Banyak juga dari kalangan orang Jawa yang tak setuju Bahasa Jawa, karena dianggap terlalu feodal. Termasuk Sukarno. "Bung Karno berpendapat, bahwa sukar kelak berbicara secara demokratis. Katanya macam-macam bentuk bahasa Jawa itu menyusahkan buat bergaul secara bebas, lagi sukar dipahami mereka yang tak berasal dari Jawa," tulis Abu Hanifah.
Ngoko, Kromo, Kromo Inggil – penggunaan bahasa Jawa sangat hirarkis. "Ada anekdote dari Bung Karno," tambah Abu Hanifah. "Seorang suami yang derajat sosialnya lebih rendah dari sang istri, harus bicara kromo dan dibalas dalam bahasa ngoko oleh si istri, saat berpacaran." Maka Prof Dr Poerbotjoroko memberi nasihat agar dipakai saja Melayu-Riau, yang masih bisa berkembang seperti dulunya Bahasa Inggris.
Bahasa Melayu Riau yang dipilih, dan bukan Bahasa Melayu Pontianak atau Banjarmasin atau Samarinda, atau Maluku atau Jakarta (Betawi) ataupun Kutai. Pertimbangannya, pertama, suku Melayu berasal dari Riau. Sultan Malaka yang terakhir pun lari ke Riau selepas Malaka direbut oleh Portugis.
Kedua, sebagai lingua franca, Bahasa Melayu Riau yang paling sedikit terkena pengaruh misalnya dari bahasa Tionghoa Hokkien, Tio Ciu, Ke, ataupun dari bahasa lainnya. Penetapan sebagai bahasa persatuan Indonesia menambah gengsi Bahasa Melayu, meski para tokoh masih menggunakan bahasa Belanda dalam perbincangan sehari-hari.

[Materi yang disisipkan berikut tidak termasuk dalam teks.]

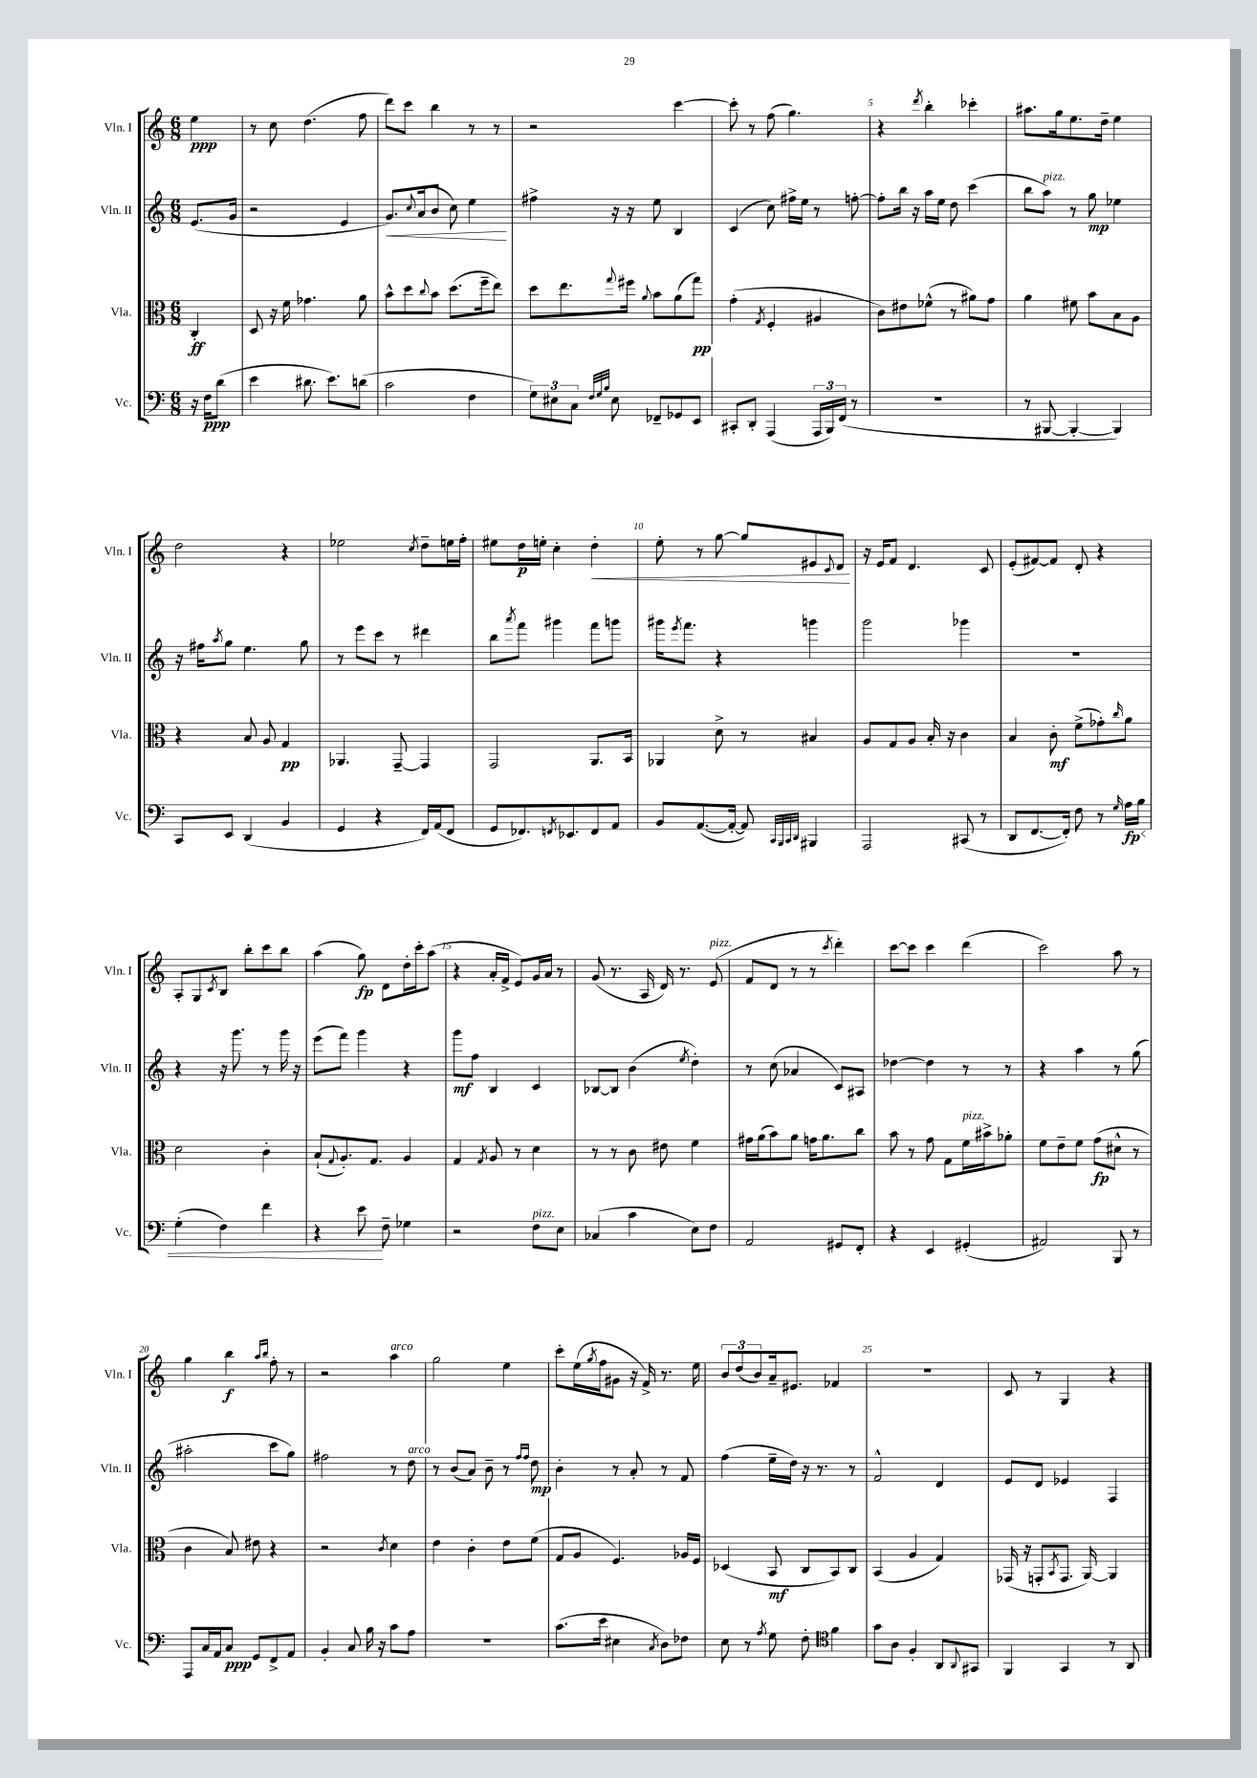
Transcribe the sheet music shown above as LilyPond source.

Pada sisi lain, pemerintah kolonial melihatnya sebagai ancaman. Mereka memutuskan menghapus mata pelajaran Bahasa Melayu di Jawa pada 1930, dan di seluruh Hindia Belanda dua tahun kemudian. Penggunaan Bahasa Indonesia mewakili makin kuatnya keyakinan atas Tanah Air. Fraksi Thamrin mulai menggunakannya dalam perdebatan Volksraad pada 1938.